The winds of fate appear to be blowing doors to mental health facilities in the area open and shut, leaving the welfare of clients increasingly up in the air. While Franklin House, a Boise outpatient facility, faces a possibly terminal financial crisis, Boise County residents have at least temporarily blocked the construction of a residential treatment center called Alamar Ranch.
Gina Westcott, program manager for Region IV adult and children behavioral health, told BW that Franklin House, a short-term intervention and treatment center, is facing closure as of April 1. Franklin House has been operated by St. Alphonsus Regional Medical Center under a contract with the Idaho Department of Health and Welfare. But, Westcott said, its annual operating budget of $700,000 eats up nearly all her total funds, with little left over for other vital functions such as client legal advocacy, psychiatric services and medications, housing and transportation. The shortfall has been made up by other state regions. "It has run at their expense," Westcott explained, "and we can't continue that."
At least one former patient called it "a loss to the community."
Kathy Engleman, 33, suffers from bipolar disorder and has visited Franklin House several times.
"It was a nice alternative to the hospital, a relaxed atmosphere that took the pressure off my mental illness symptoms," Engleman said. "When I felt like I couldn't be alone because of my mental illness, they were able to provide medications and support."
A public meeting on the matter will be held on Friday, March 2 at 1:30 p.m. in the Pete Cenarussa building.
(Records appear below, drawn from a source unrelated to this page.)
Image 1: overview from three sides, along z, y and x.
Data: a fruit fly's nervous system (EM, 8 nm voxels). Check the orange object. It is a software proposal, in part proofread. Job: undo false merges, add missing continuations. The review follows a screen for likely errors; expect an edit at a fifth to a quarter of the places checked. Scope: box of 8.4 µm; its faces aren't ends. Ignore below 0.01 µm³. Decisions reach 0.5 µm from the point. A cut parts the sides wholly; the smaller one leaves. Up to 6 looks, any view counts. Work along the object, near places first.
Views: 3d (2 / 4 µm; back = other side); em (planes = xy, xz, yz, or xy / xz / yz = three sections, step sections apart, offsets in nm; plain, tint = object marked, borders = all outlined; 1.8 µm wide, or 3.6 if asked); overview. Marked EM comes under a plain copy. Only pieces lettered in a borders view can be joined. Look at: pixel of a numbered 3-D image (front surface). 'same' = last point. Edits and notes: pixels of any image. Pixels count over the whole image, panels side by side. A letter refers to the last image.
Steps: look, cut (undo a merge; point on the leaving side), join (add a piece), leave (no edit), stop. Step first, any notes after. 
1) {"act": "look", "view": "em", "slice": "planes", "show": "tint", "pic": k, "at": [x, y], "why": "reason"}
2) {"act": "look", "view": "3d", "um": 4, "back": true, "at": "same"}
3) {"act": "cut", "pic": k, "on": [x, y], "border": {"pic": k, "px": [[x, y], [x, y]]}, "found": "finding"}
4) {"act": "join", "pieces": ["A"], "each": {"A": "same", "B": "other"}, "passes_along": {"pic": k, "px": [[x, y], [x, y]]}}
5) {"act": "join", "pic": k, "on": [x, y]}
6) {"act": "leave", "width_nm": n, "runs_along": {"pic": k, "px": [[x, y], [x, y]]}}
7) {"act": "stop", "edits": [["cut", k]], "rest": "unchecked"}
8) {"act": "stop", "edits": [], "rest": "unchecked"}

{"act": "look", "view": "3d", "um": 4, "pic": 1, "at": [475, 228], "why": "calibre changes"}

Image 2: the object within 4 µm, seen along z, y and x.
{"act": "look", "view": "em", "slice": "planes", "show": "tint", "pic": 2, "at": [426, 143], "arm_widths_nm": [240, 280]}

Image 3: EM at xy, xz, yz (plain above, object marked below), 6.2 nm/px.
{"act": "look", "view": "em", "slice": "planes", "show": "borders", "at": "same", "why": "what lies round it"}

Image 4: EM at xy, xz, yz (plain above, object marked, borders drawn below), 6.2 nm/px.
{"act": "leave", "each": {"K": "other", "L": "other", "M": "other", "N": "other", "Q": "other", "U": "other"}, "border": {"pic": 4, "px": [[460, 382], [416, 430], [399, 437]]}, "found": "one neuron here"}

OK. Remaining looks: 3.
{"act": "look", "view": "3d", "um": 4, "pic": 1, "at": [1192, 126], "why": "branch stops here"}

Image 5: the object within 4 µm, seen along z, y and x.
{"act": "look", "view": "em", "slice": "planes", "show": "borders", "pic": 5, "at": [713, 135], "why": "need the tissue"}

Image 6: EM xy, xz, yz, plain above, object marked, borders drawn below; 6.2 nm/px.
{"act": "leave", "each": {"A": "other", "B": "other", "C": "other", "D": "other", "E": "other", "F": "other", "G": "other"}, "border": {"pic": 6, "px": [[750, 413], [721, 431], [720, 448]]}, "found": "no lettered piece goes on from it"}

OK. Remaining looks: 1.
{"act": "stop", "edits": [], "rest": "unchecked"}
Meanwhile, Alamar Ranch, a proposed for-profit facility for the Idaho City area, has been put on temporary hold in the face of petitions and other legal actions taken by local residents.
"A lot of the problem is that there's so much misinformation out there. Trust us, we are not going to house any sexual predators or arsonists," said project director Amy Jeppesen. She said Boise-based developers Oaas Laney have spent considerable effort "trying to educate the folks out there as to the different types of [treatment centers.] We're not building a lock-down. We're specializing in students with no criminal history or anti-social or conduct disorders." Boise County, Jeppesen said, is a logical choice for the facility because its rural nature would be "a safe place for healing."
Opponents were elated by the news.
"The developer realized that their approach was half-baked and experimental at best," said Brian Bulow, spokesman for the citizens group No Alamar Ranch, which had organized formal opposition to Boise developer Oaas Laney. "When you plan on spending $15 million you better get your act together." He anticipates that the Alamar Ranch project will be resubmitted, perhaps for another property.
"If they are planning to come back anywhere in Boise County, we will be prepared to fight that," Bulow said. "We've already discussed this among ourselves."
Jeppesen denied that Oaas Laney's decision to postpone their plans was because of the No Alamar Ranch group.
"We felt strongly that we could go ahead and get a conditional use permit but we met and had a big debate among ourselves," Jeppesen said. "We thought it might be a win-win for everyone and that the county residents might feel better about it. We're definitely going forward with it."
"There's been a lot of fear and scare tactics to dissuade people against Alamar Ranch per se," Jeppesen said. "There's a lot of sensationalism. I don't know why they have dug in their heels so much against it but they have. People are a little resistant to change, but people were resistant to Osprey," the high-end subdivision in which Brian Bulow lives, "but was it a good thing for the community? Sure."
Jeppesen estimated that Oaas Laney will resubmit for a conditional use permit within 30 to 60 days.